Грант, сделав глубокий вдох, подмигнул:

— Эмори ведь просила. А Хауптманн мариновал подопытных до тех пор, пока те не уясняли, что именно требуется говорить. И каких результатов он добивался. А ази всегда желает угодить Старшему.

— Черт возьми, Грант, но все это можно сказать и об Эмори!

— Но Эмори оказалась права. А Хауптманн ошибался. Вот и вся разница.

— Обучающая лента влияет на работу эндокринной системы. Периодически. Прокатай мне нужную обучающую ленту — и я прыгну столько раз, сколько ты прикажешь. И частота моего пульса будет равна частоте твоего.

— Но ведь я всего лишь составитель обучающих лент. Когда я стану таким же старым, как Штрассен, я добьюсь успехов. Мне придется изучить эндокринологию. Потому-то пожилые ази с годами все больше напоминают урожденных людей. А иные и вовсе такими становятся. Вот почему со старыми ази столько хлопот. Второй отдел теперь устанет омолаживать наше сборище стариков.

Джастин испытал настоящий шок. Некоторые слова в Ресионе по общему молчаливому уговору не использовали: урожденные люди, старики, двор. Никогда не произносили «КВ», «ази», «город». Грант явно хватил лишнего.

— Посмотрим, есть ли разница, — пообещал Джастин, — в том, что именно кушала Ари Эмори на завтрак в день двенадцатилетия: белорыбицу или ветчину.

— Я не сказал, что думаю, будто проект удастся. Сказал только, что Эмори оказалась права насчет ази. Они не изобретали нас — им просто нужны были люди, и как можно быстрее. А начинать обучение лентами лучше прямо с колыбели. Мало ли что случится! Это теперь мы стали эко… экономными.

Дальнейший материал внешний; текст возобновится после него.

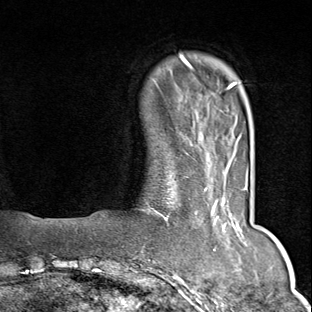
Breast MRI (dynamic contrast-enhanced), one axial slice; position 13 of 80 along the scan axis; cropped to one breast; dynamic contrast-enhanced series, time point 2 of 9 at this slice position (early post-contrast); 1.5 T; TE 1.8 ms, TR 4.3 ms; 2 mm slice thickness; 312 × 312 image matrix. Female patient.
Outlined on this slice (semi-automatic segmentation, software-assisted and operator-edited):
- enhancing-tissue mask used for the functional tumour volume (all voxels passing the contrast-enhancement thresholds inside the analysis volume; usually the tumour): bounding box <152,168,248,280> (left, top, right, bottom; pixels)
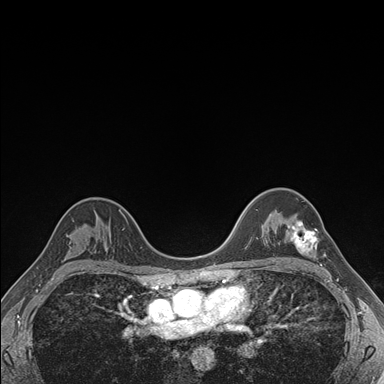
Breast MRI (dynamic contrast-enhanced), one axial slice; slice 118 of 176 in the series (ordered by position); dynamic contrast-enhanced series, time point 2 of 7 at this slice position (early post-contrast); 1.5 T; TE 1.5 ms, TR 4.1 ms; 1.1 mm slice thickness; 384 × 384 image matrix, field of view 320 × 320 mm. Female patient.
Structures marked on this image (semi-automatic segmentation, software-assisted and operator-edited):
- enhancing-tissue mask used for the functional tumour volume (all voxels passing the contrast-enhancement thresholds inside the analysis volume; usually the tumour): bounding box (x1, y1, x2, y2) in pixels: (288, 221, 318, 254)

Итак, снова вспомнились досоюзные времена!

— Прекрати!

— Я ведь не сказал, что не одобряю ее практику. Мы уже превзошли вас численно. Скоро мы возведем особые питомники, где люди станут размножаться, точно сорняки. Но всем найдется применение.

— Пошел к черту!

Грант рассмеялся. Смеяться он любил. Отчасти он потешался из-за спора, который братья Уоррики вели не меньше дюжины раз в день при различных обстоятельствах, а отчасти хотел надавить на психику брата. Но уже становилось ясно, как пройдет день. То был всего лишь штришок в памяти. Рывок в прошлое. Что было — то было. Все равно изъять из архива проклятые пленки не представлялось возможным, ибо они считались собственностью Ари, а Ари считалась теперь настоящей святыней. Впрочем, Джастин уже свыкся с мыслью, что рано или поздно компрометирующие видеозаписи просочатся-таки в информационные выпуски.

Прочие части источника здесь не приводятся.